- **Source document**:
RNA surveillance via nonsense-mediated mRNA decay is crucial for longevity in daf-2/insulin/IGF-1 mutant C. elegans

• Published in: Nature communications Vol. 8; no. 1; p. 14749
• Main Authors: Son, Heehwa G, Seo, Mihwa, Ham, Seokjin, Hwang, Wooseon, Lee, Dongyeop, An, Seon Woo A, Artan, Murat, Seo, Keunhee, Kaletsky, Rachel, Arey, Rachel N, Ryu, Youngjae, Ha, Chang Man, Kim, Yoon Ki, Murphy, Coleen T, Roh, Tae-Young, Nam, Hong Gil, Lee, Seung-Jae V
• Format: Journal Article
• Language: English
• Published: England Nature Publishing Group 09.03.2017; Nature Portfolio
• Subjects: Aging; Alzheimer's disease; Animals; Animals, Genetically Modified; Caenorhabditis elegans - genetics; Caenorhabditis elegans - metabolism; Caenorhabditis elegans Proteins - genetics; Gene Expression Profiling; Insulin; Insulin - genetics; Insulin-Like Growth Factor I - genetics; Insulin-like growth factors; Life sciences; Longevity - genetics; Luminescent Proteins - genetics; Luminescent Proteins - metabolism; Molecular biology; Mutation; Nonsense Mediated mRNA Decay; Proteins; Quality control; Receptor, Insulin - genetics; RNA - genetics; RNA - metabolism; RNA, Messenger - genetics; RNA, Messenger - metabolism; Surveillance; Transfer RNA; South Korea
• ISSN: 2041-1723; 2041-1723
• DOI: 10.1038/ncomms14749

Long-lived organisms often feature more stringent protein and DNA quality control. However, whether RNA quality control mechanisms, such as nonsense-mediated mRNA decay (NMD), which degrades both abnormal as well as some normal transcripts, have a role in organismal aging remains unexplored. Here we show that NMD mediates longevity in C. elegans strains with mutations in daf-2/insulin/insulin-like growth factor 1 receptor. We find that daf-2 mutants display enhanced NMD activity and reduced levels of potentially aberrant transcripts. NMD components, including smg-2/UPF1, are required to achieve the longevity of several long-lived mutants, including daf-2 mutant worms. NMD in the nervous system of the animals is particularly important for RNA quality control to promote longevity. Furthermore, we find that downregulation of yars-2/tyrosyl-tRNA synthetase, an NMD target transcript, by daf-2 mutations contributes to longevity. We propose that NMD-mediated RNA surveillance is a crucial quality control process that contributes to longevity conferred by daf-2 mutations.

- **Source data**:
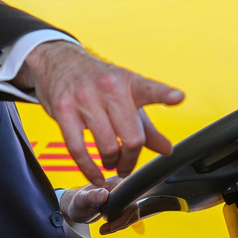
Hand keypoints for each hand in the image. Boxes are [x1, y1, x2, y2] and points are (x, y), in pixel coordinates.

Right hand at [20, 41, 182, 184]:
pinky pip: (78, 149)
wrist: (58, 61)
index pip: (149, 89)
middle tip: (127, 165)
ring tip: (110, 163)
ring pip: (106, 146)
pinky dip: (88, 169)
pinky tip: (95, 175)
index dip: (164, 94)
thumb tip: (168, 150)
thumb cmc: (98, 82)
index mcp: (128, 82)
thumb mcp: (125, 97)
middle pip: (131, 136)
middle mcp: (108, 88)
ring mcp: (84, 99)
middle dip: (131, 159)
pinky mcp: (63, 111)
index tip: (178, 97)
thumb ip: (146, 126)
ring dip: (111, 163)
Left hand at [60, 177, 141, 234]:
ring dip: (121, 224)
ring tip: (106, 228)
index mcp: (114, 182)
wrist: (76, 208)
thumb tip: (105, 194)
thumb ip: (91, 196)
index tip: (111, 224)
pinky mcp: (123, 203)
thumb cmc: (76, 203)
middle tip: (107, 228)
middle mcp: (121, 186)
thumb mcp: (81, 201)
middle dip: (122, 221)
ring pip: (133, 213)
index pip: (130, 198)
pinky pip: (129, 215)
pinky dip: (121, 224)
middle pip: (134, 206)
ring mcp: (123, 195)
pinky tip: (109, 227)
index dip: (124, 214)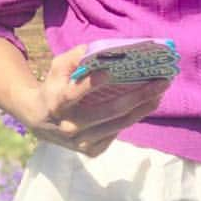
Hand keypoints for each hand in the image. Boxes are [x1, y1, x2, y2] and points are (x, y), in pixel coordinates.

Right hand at [19, 46, 169, 157]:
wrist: (39, 121)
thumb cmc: (54, 87)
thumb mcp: (57, 69)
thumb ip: (76, 57)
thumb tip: (102, 50)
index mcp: (58, 103)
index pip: (74, 94)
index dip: (91, 85)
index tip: (110, 72)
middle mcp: (70, 126)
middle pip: (110, 111)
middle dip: (138, 95)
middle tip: (161, 82)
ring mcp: (81, 142)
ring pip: (119, 124)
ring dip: (143, 108)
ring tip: (160, 93)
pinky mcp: (90, 151)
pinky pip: (116, 133)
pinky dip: (131, 119)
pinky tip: (144, 106)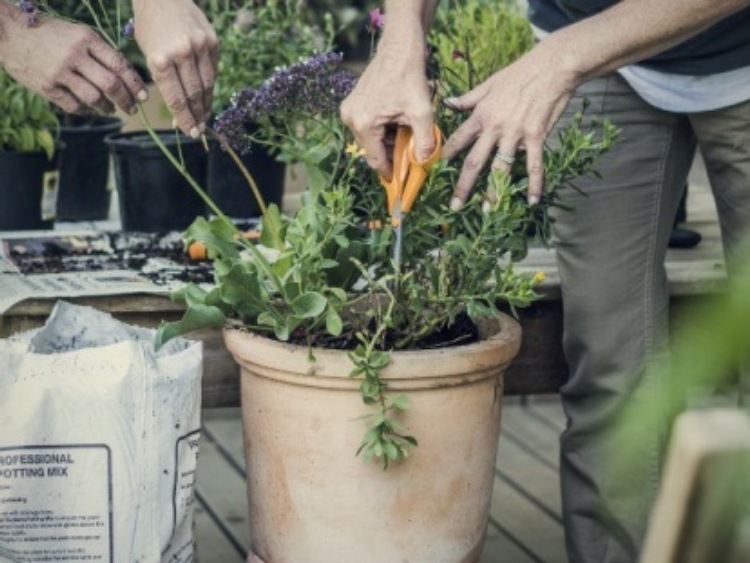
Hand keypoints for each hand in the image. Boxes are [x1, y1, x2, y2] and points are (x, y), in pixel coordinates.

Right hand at [0, 12, 145, 114]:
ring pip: (94, 98)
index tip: (143, 95)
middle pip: (111, 84)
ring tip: (112, 110)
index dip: (135, 83)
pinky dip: (85, 109)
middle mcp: (74, 55)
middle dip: (126, 99)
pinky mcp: (46, 86)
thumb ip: (99, 52)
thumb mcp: (76, 33)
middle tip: (132, 108)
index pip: (119, 64)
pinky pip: (74, 105)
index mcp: (86, 38)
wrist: (9, 32)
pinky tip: (90, 108)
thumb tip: (127, 77)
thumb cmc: (50, 34)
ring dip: (107, 107)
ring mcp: (59, 71)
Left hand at [133, 0, 218, 137]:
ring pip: (208, 84)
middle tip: (199, 129)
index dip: (185, 119)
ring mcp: (201, 46)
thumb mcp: (149, 54)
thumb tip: (181, 111)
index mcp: (161, 59)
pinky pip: (214, 69)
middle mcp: (183, 53)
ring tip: (204, 116)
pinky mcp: (213, 41)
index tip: (191, 133)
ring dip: (207, 103)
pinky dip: (210, 84)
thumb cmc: (150, 27)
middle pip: (195, 95)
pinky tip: (207, 93)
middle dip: (197, 116)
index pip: (177, 99)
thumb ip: (164, 81)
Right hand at [340, 45, 434, 179]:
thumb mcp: (421, 112)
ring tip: (406, 132)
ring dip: (388, 140)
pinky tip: (397, 121)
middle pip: (372, 149)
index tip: (399, 183)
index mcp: (364, 124)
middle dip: (391, 153)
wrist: (399, 49)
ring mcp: (349, 111)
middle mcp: (350, 119)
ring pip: (370, 138)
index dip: (389, 172)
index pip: (376, 159)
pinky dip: (383, 129)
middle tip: (410, 153)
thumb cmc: (409, 78)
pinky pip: (368, 126)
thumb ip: (424, 142)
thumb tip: (426, 165)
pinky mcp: (352, 104)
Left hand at [442, 46, 575, 207]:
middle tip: (455, 206)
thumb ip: (468, 98)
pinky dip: (534, 184)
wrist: (552, 66)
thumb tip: (448, 102)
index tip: (435, 173)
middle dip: (463, 186)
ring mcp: (516, 134)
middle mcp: (495, 128)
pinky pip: (534, 165)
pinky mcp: (536, 136)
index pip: (458, 140)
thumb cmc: (520, 73)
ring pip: (501, 169)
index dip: (446, 157)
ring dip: (494, 192)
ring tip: (487, 210)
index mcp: (481, 115)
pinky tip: (532, 201)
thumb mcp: (489, 83)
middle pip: (475, 162)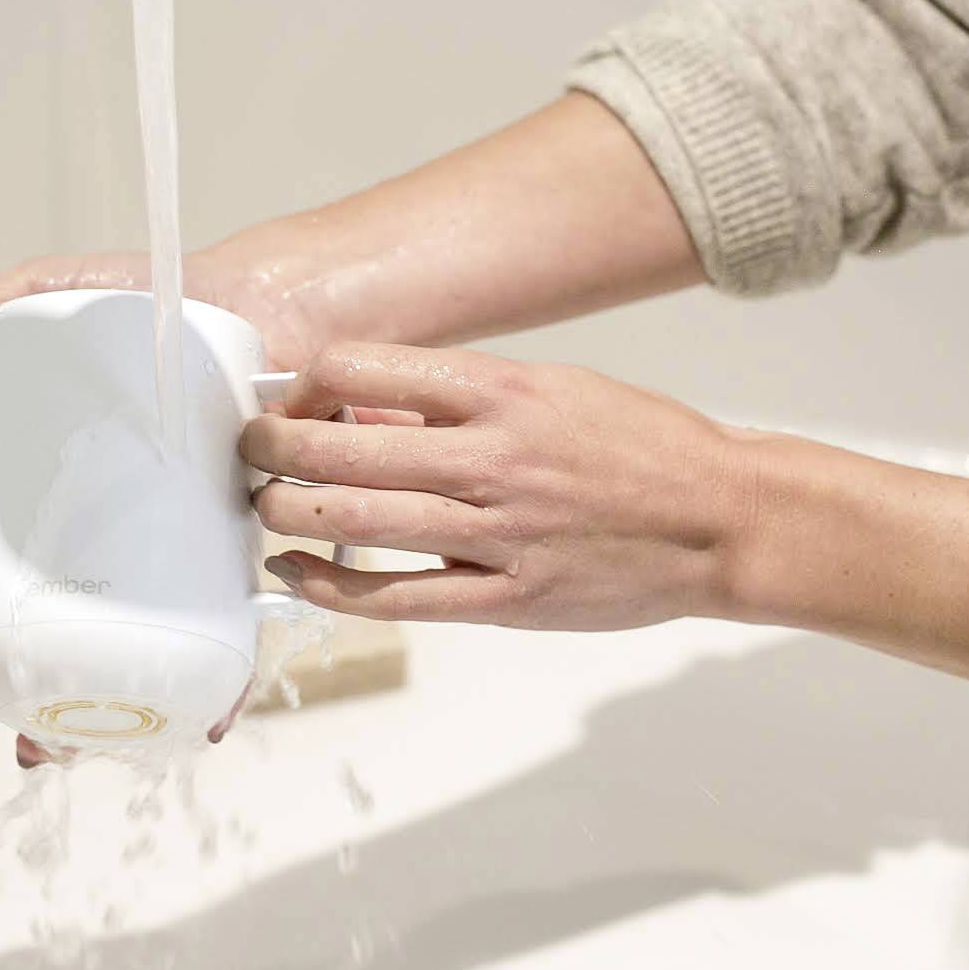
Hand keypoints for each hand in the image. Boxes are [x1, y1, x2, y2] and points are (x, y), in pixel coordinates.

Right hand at [0, 243, 325, 763]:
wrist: (264, 301)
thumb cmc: (158, 301)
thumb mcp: (60, 291)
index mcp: (59, 500)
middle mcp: (110, 546)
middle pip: (42, 631)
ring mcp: (171, 564)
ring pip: (120, 663)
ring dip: (77, 714)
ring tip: (44, 738)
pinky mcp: (237, 567)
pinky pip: (222, 654)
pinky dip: (207, 700)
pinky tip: (192, 730)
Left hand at [242, 342, 748, 629]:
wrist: (723, 520)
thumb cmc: (638, 445)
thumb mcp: (550, 389)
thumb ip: (457, 401)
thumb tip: (361, 412)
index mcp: (502, 390)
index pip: (362, 369)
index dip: (306, 384)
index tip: (290, 400)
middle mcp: (493, 456)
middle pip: (342, 446)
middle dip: (271, 448)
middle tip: (245, 451)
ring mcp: (500, 532)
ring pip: (358, 520)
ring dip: (288, 511)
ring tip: (260, 504)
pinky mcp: (508, 600)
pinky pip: (398, 598)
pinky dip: (330, 585)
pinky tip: (291, 571)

- **Problem description**:
List every entry in the article record's subject list that begins with "RNA". The data comes from a different source than the article record.

- **Solution**:
RNA - genetics
RNA - metabolism
RNA, Messenger - genetics
RNA, Messenger - metabolism